+++ Data supplied

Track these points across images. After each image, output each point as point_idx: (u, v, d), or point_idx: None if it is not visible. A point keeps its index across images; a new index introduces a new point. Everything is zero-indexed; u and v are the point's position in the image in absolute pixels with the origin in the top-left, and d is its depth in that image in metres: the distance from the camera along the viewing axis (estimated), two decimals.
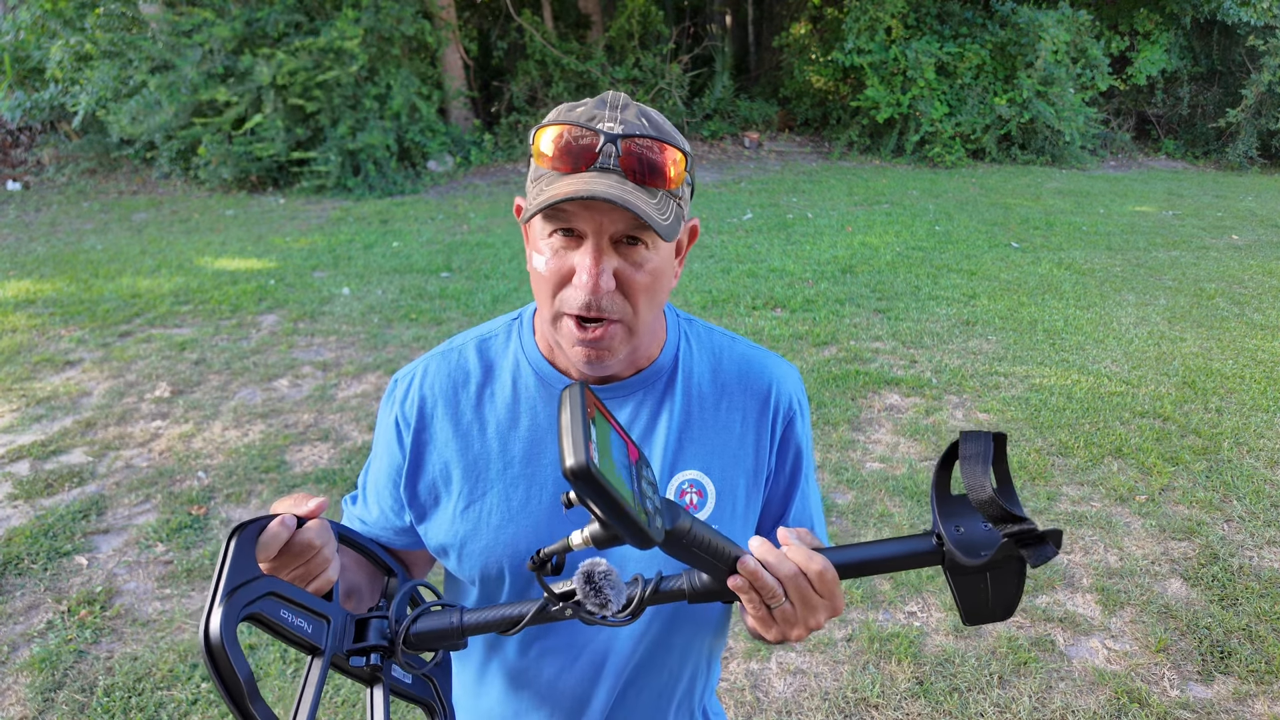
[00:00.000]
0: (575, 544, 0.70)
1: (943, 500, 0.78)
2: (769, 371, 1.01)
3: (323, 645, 0.75)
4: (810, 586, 0.74)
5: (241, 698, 0.64)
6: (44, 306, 5.76)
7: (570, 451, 0.61)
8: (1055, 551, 0.69)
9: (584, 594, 0.73)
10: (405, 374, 1.02)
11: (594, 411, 0.67)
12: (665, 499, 0.72)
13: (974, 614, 0.78)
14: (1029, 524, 0.69)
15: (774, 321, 5.40)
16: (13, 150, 11.21)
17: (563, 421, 0.64)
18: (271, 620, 0.71)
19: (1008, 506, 0.70)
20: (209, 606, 0.66)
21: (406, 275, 6.51)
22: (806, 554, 0.74)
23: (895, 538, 0.78)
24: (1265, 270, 6.68)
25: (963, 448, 0.73)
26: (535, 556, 0.72)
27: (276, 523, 0.75)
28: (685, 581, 0.78)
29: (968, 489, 0.72)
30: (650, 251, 0.84)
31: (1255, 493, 3.41)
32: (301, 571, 0.78)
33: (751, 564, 0.73)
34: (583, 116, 0.82)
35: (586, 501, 0.63)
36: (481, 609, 0.83)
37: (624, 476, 0.66)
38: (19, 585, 2.86)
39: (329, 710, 2.34)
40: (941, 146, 11.44)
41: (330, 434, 3.91)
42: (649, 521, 0.66)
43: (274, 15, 9.37)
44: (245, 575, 0.69)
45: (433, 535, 0.99)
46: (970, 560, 0.73)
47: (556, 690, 1.01)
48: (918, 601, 2.78)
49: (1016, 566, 0.74)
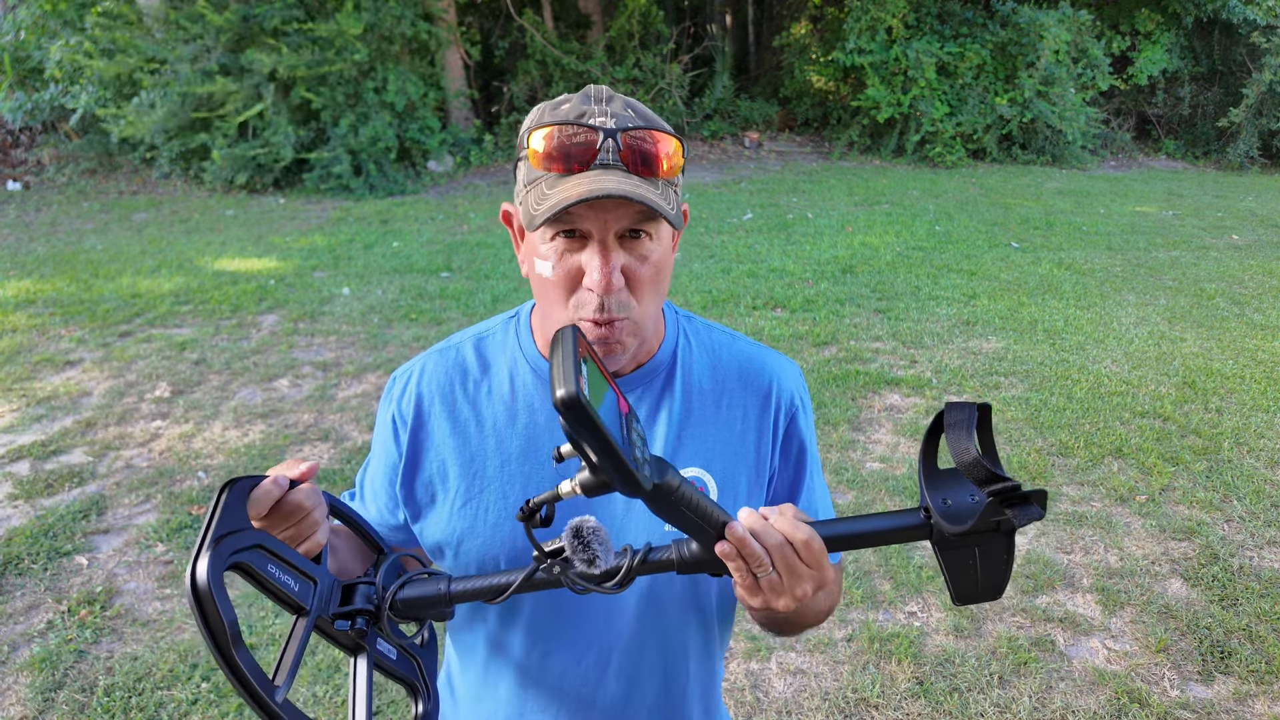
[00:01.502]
0: (564, 492, 0.70)
1: (930, 474, 0.78)
2: (769, 368, 1.01)
3: (308, 605, 0.75)
4: (796, 555, 0.74)
5: (225, 644, 0.64)
6: (44, 306, 5.76)
7: (560, 382, 0.61)
8: (1040, 512, 0.69)
9: (572, 549, 0.73)
10: (403, 372, 1.02)
11: (585, 354, 0.67)
12: (655, 456, 0.72)
13: (964, 593, 0.78)
14: (1012, 482, 0.69)
15: (774, 321, 5.40)
16: (13, 150, 11.21)
17: (555, 358, 0.64)
18: (259, 573, 0.71)
19: (992, 468, 0.69)
20: (196, 551, 0.66)
21: (406, 275, 6.51)
22: (794, 524, 0.75)
23: (883, 512, 0.78)
24: (1265, 270, 6.68)
25: (948, 416, 0.73)
26: (524, 506, 0.72)
27: (269, 481, 0.76)
28: (674, 551, 0.78)
29: (952, 453, 0.71)
30: (653, 243, 0.84)
31: (1255, 493, 3.41)
32: (292, 533, 0.79)
33: (739, 530, 0.73)
34: (572, 113, 0.81)
35: (577, 441, 0.63)
36: (469, 577, 0.82)
37: (613, 421, 0.65)
38: (19, 585, 2.86)
39: (330, 710, 2.34)
40: (942, 146, 11.44)
41: (330, 434, 3.91)
42: (638, 467, 0.65)
43: (272, 11, 9.37)
44: (235, 525, 0.70)
45: (429, 533, 0.99)
46: (956, 528, 0.73)
47: (563, 687, 1.00)
48: (918, 602, 2.78)
49: (1005, 542, 0.74)
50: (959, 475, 0.76)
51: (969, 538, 0.74)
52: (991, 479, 0.69)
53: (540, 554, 0.76)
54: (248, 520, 0.72)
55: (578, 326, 0.70)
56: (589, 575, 0.75)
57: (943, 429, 0.74)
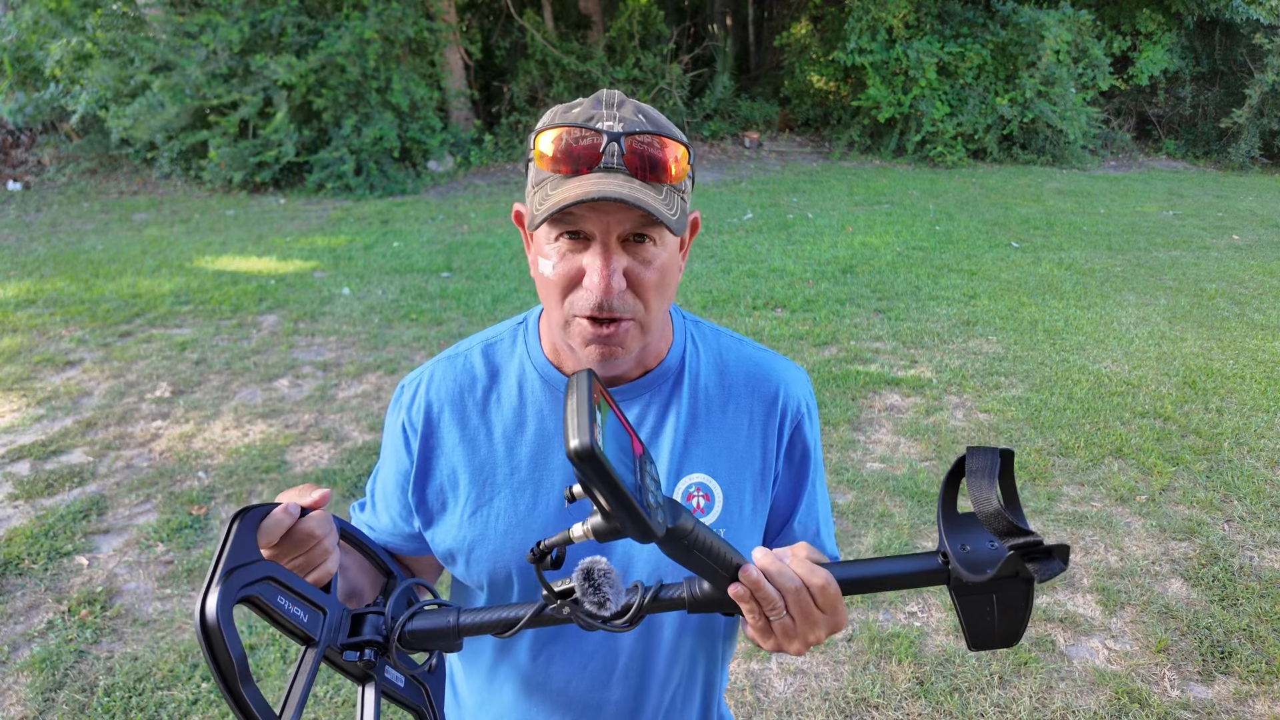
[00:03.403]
0: (576, 536, 0.69)
1: (949, 519, 0.77)
2: (777, 374, 1.00)
3: (317, 636, 0.75)
4: (812, 600, 0.73)
5: (233, 679, 0.64)
6: (45, 306, 5.76)
7: (575, 433, 0.61)
8: (1063, 567, 0.68)
9: (582, 591, 0.72)
10: (411, 380, 1.02)
11: (599, 399, 0.67)
12: (669, 498, 0.71)
13: (979, 638, 0.77)
14: (1035, 537, 0.68)
15: (774, 322, 5.40)
16: (13, 150, 11.21)
17: (569, 405, 0.64)
18: (268, 605, 0.70)
19: (1014, 520, 0.69)
20: (206, 585, 0.66)
21: (407, 275, 6.51)
22: (810, 567, 0.74)
23: (900, 555, 0.77)
24: (1266, 270, 6.68)
25: (969, 463, 0.72)
26: (535, 548, 0.71)
27: (280, 509, 0.76)
28: (685, 590, 0.77)
29: (973, 502, 0.71)
30: (658, 248, 0.84)
31: (1256, 493, 3.41)
32: (302, 561, 0.78)
33: (754, 573, 0.72)
34: (581, 117, 0.81)
35: (590, 488, 0.63)
36: (478, 610, 0.82)
37: (626, 467, 0.65)
38: (19, 585, 2.86)
39: (330, 710, 2.34)
40: (943, 146, 11.44)
41: (331, 434, 3.91)
42: (651, 514, 0.65)
43: (278, 16, 9.39)
44: (245, 558, 0.69)
45: (440, 541, 0.98)
46: (975, 576, 0.72)
47: (568, 695, 1.00)
48: (918, 602, 2.78)
49: (1024, 589, 0.73)
50: (979, 520, 0.75)
51: (988, 585, 0.73)
52: (1013, 531, 0.68)
53: (550, 594, 0.75)
54: (258, 551, 0.71)
55: (593, 371, 0.69)
56: (598, 615, 0.74)
57: (963, 473, 0.73)
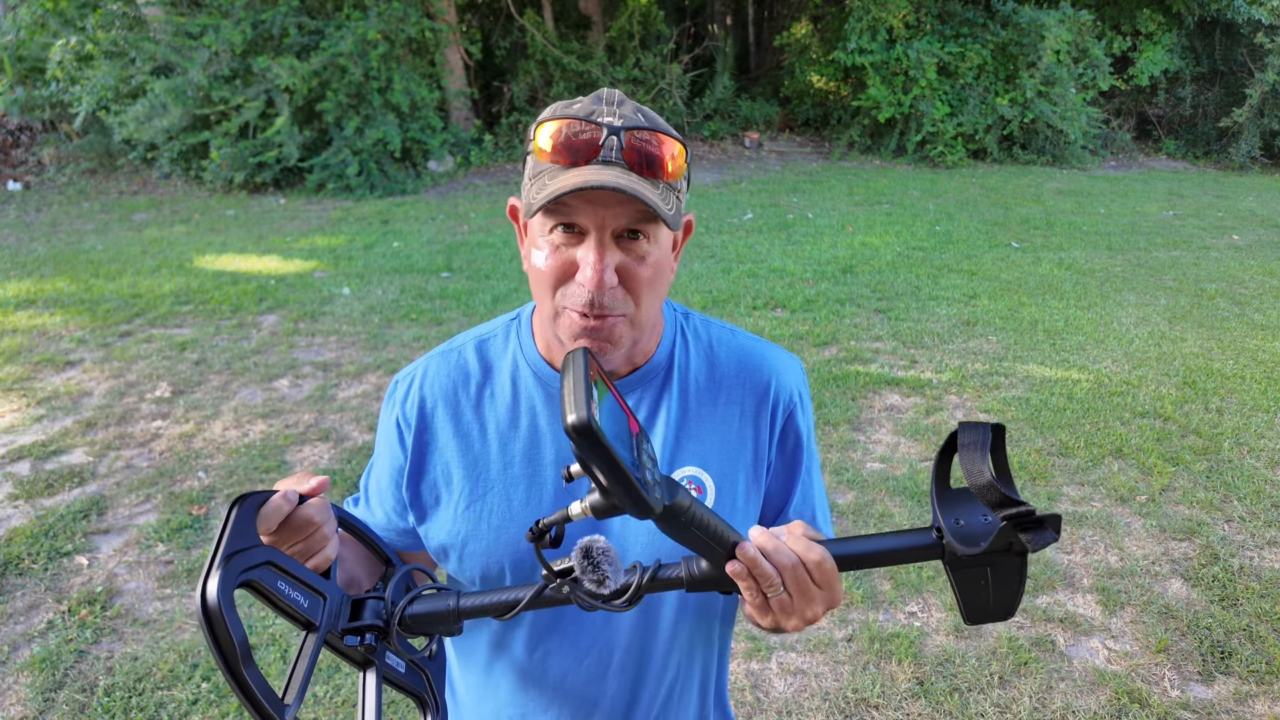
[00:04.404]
0: (574, 514, 0.70)
1: (942, 494, 0.77)
2: (768, 364, 1.00)
3: (318, 621, 0.75)
4: (809, 576, 0.74)
5: (235, 661, 0.64)
6: (45, 306, 5.76)
7: (572, 407, 0.61)
8: (1055, 537, 0.68)
9: (581, 569, 0.73)
10: (405, 375, 1.02)
11: (596, 377, 0.67)
12: (666, 476, 0.72)
13: (975, 612, 0.77)
14: (1027, 507, 0.68)
15: (774, 321, 5.40)
16: (13, 150, 11.21)
17: (566, 381, 0.64)
18: (268, 590, 0.71)
19: (1006, 491, 0.69)
20: (207, 570, 0.66)
21: (407, 275, 6.51)
22: (806, 543, 0.74)
23: (895, 531, 0.78)
24: (1266, 270, 6.68)
25: (961, 436, 0.73)
26: (534, 526, 0.72)
27: (278, 496, 0.76)
28: (684, 569, 0.77)
29: (966, 475, 0.71)
30: (651, 245, 0.84)
31: (1256, 493, 3.41)
32: (301, 547, 0.79)
33: (751, 550, 0.73)
34: (581, 112, 0.82)
35: (587, 464, 0.63)
36: (478, 593, 0.82)
37: (623, 443, 0.65)
38: (19, 585, 2.86)
39: (330, 710, 2.34)
40: (943, 146, 11.43)
41: (330, 434, 3.91)
42: (648, 490, 0.65)
43: (279, 17, 9.38)
44: (245, 543, 0.70)
45: (434, 536, 0.99)
46: (969, 549, 0.73)
47: (564, 689, 1.01)
48: (918, 602, 2.78)
49: (1017, 562, 0.74)
50: (972, 495, 0.76)
51: (981, 558, 0.73)
52: (1006, 502, 0.69)
53: (550, 573, 0.75)
54: (257, 537, 0.72)
55: (589, 349, 0.70)
56: (598, 594, 0.75)
57: (955, 448, 0.74)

++++++

= Work request =
Quote the preceding records in their entirety, excluding every picture.

= Written response =
Track these points across images. After each image, output each point as point_idx: (u, v, d), or point_idx: None if it is not visible. A point keeps its index across images; a new index introduces a new point. Everything is zero-indexed; u and v are the point's position in the image in absolute pixels with the origin in the top-left, and d is its depth in that image in metres: the distance from the camera along the viewing axis (estimated), two decimals.
[00:00.000]
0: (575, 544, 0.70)
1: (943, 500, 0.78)
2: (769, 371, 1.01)
3: (323, 645, 0.75)
4: (810, 586, 0.74)
5: (241, 698, 0.64)
6: (44, 306, 5.76)
7: (570, 451, 0.61)
8: (1055, 551, 0.69)
9: (584, 594, 0.73)
10: (405, 374, 1.02)
11: (594, 411, 0.67)
12: (665, 499, 0.72)
13: (974, 614, 0.78)
14: (1029, 524, 0.69)
15: (774, 321, 5.40)
16: (13, 150, 11.21)
17: (563, 421, 0.64)
18: (271, 620, 0.71)
19: (1008, 506, 0.70)
20: (209, 606, 0.66)
21: (406, 275, 6.51)
22: (806, 554, 0.74)
23: (895, 538, 0.78)
24: (1265, 270, 6.68)
25: (963, 448, 0.73)
26: (535, 556, 0.72)
27: (276, 523, 0.75)
28: (685, 581, 0.78)
29: (968, 489, 0.72)
30: (650, 251, 0.84)
31: (1255, 493, 3.41)
32: (301, 571, 0.78)
33: (751, 564, 0.73)
34: (583, 116, 0.82)
35: (586, 501, 0.63)
36: (481, 609, 0.83)
37: (624, 476, 0.66)
38: (19, 585, 2.86)
39: (329, 710, 2.34)
40: (941, 146, 11.44)
41: (330, 434, 3.91)
42: (649, 521, 0.66)
43: (274, 15, 9.37)
44: (245, 575, 0.69)
45: (433, 535, 0.99)
46: (970, 560, 0.73)
47: (556, 690, 1.01)
48: (918, 601, 2.78)
49: (1016, 566, 0.74)
[00:01.502]
0: (564, 492, 0.70)
1: (930, 474, 0.78)
2: (769, 368, 1.01)
3: (308, 605, 0.75)
4: (796, 555, 0.74)
5: (225, 644, 0.64)
6: (44, 306, 5.76)
7: (560, 382, 0.61)
8: (1040, 512, 0.69)
9: (572, 549, 0.73)
10: (403, 372, 1.02)
11: (585, 354, 0.67)
12: (655, 456, 0.72)
13: (964, 593, 0.78)
14: (1012, 482, 0.69)
15: (774, 321, 5.40)
16: (13, 150, 11.21)
17: (555, 358, 0.64)
18: (259, 573, 0.71)
19: (992, 468, 0.69)
20: (196, 551, 0.66)
21: (406, 275, 6.51)
22: (794, 524, 0.75)
23: (883, 512, 0.78)
24: (1265, 270, 6.68)
25: (948, 416, 0.73)
26: (524, 506, 0.72)
27: (269, 481, 0.76)
28: (674, 551, 0.78)
29: (952, 453, 0.71)
30: (653, 243, 0.84)
31: (1255, 493, 3.41)
32: (292, 533, 0.79)
33: (739, 530, 0.73)
34: (572, 113, 0.81)
35: (577, 441, 0.63)
36: (469, 577, 0.82)
37: (613, 421, 0.65)
38: (19, 585, 2.86)
39: (330, 710, 2.34)
40: (942, 146, 11.44)
41: (330, 434, 3.91)
42: (638, 467, 0.65)
43: (272, 11, 9.37)
44: (235, 525, 0.70)
45: (429, 533, 0.99)
46: (956, 528, 0.73)
47: (563, 687, 1.00)
48: (918, 602, 2.78)
49: (1005, 542, 0.74)
50: (959, 475, 0.76)
51: (969, 538, 0.74)
52: (991, 479, 0.69)
53: (540, 554, 0.76)
54: (248, 520, 0.72)
55: (578, 326, 0.70)
56: (589, 575, 0.75)
57: (943, 429, 0.74)
[00:03.403]
0: (576, 536, 0.69)
1: (949, 519, 0.77)
2: (777, 374, 1.00)
3: (317, 636, 0.75)
4: (812, 600, 0.73)
5: (233, 679, 0.64)
6: (45, 306, 5.76)
7: (575, 433, 0.61)
8: (1063, 567, 0.68)
9: (582, 591, 0.72)
10: (411, 380, 1.02)
11: (599, 399, 0.67)
12: (669, 498, 0.71)
13: (979, 638, 0.77)
14: (1035, 537, 0.68)
15: (774, 322, 5.40)
16: (13, 150, 11.21)
17: (569, 405, 0.64)
18: (268, 605, 0.70)
19: (1014, 520, 0.69)
20: (206, 585, 0.66)
21: (407, 275, 6.51)
22: (810, 567, 0.74)
23: (900, 555, 0.77)
24: (1266, 270, 6.68)
25: (969, 463, 0.72)
26: (535, 548, 0.71)
27: (280, 509, 0.76)
28: (685, 590, 0.77)
29: (973, 502, 0.71)
30: (658, 248, 0.84)
31: (1256, 493, 3.41)
32: (302, 561, 0.78)
33: (754, 573, 0.72)
34: (581, 117, 0.81)
35: (590, 488, 0.63)
36: (478, 610, 0.82)
37: (626, 467, 0.65)
38: (19, 585, 2.86)
39: (330, 710, 2.34)
40: (943, 146, 11.44)
41: (331, 434, 3.91)
42: (651, 514, 0.65)
43: (278, 16, 9.39)
44: (245, 558, 0.69)
45: (440, 541, 0.98)
46: (975, 576, 0.72)
47: (568, 695, 1.00)
48: (918, 602, 2.78)
49: (1024, 589, 0.73)
50: (979, 520, 0.75)
51: (988, 585, 0.73)
52: (1013, 531, 0.68)
53: (550, 594, 0.75)
54: (258, 551, 0.71)
55: (593, 371, 0.69)
56: (598, 615, 0.74)
57: (963, 473, 0.73)
[00:04.404]
0: (574, 514, 0.70)
1: (942, 494, 0.77)
2: (768, 364, 1.00)
3: (318, 621, 0.75)
4: (809, 576, 0.74)
5: (235, 661, 0.64)
6: (45, 306, 5.76)
7: (572, 407, 0.61)
8: (1055, 537, 0.68)
9: (581, 569, 0.73)
10: (405, 375, 1.02)
11: (596, 377, 0.67)
12: (666, 476, 0.72)
13: (975, 612, 0.77)
14: (1027, 507, 0.68)
15: (774, 321, 5.40)
16: (13, 150, 11.21)
17: (566, 381, 0.64)
18: (268, 590, 0.71)
19: (1006, 491, 0.69)
20: (207, 570, 0.66)
21: (407, 275, 6.51)
22: (806, 543, 0.74)
23: (895, 531, 0.78)
24: (1266, 270, 6.68)
25: (961, 436, 0.73)
26: (534, 526, 0.72)
27: (278, 496, 0.76)
28: (684, 569, 0.77)
29: (966, 475, 0.71)
30: (651, 245, 0.84)
31: (1256, 493, 3.41)
32: (301, 547, 0.79)
33: (751, 550, 0.73)
34: (581, 112, 0.82)
35: (587, 464, 0.63)
36: (478, 593, 0.82)
37: (623, 443, 0.65)
38: (19, 585, 2.86)
39: (330, 710, 2.34)
40: (943, 146, 11.43)
41: (330, 434, 3.91)
42: (648, 490, 0.65)
43: (279, 17, 9.38)
44: (245, 543, 0.70)
45: (434, 536, 0.99)
46: (969, 549, 0.73)
47: (564, 689, 1.01)
48: (918, 602, 2.78)
49: (1017, 562, 0.74)
50: (972, 495, 0.76)
51: (981, 558, 0.73)
52: (1006, 502, 0.69)
53: (550, 573, 0.75)
54: (257, 537, 0.72)
55: (589, 349, 0.70)
56: (598, 594, 0.75)
57: (955, 448, 0.74)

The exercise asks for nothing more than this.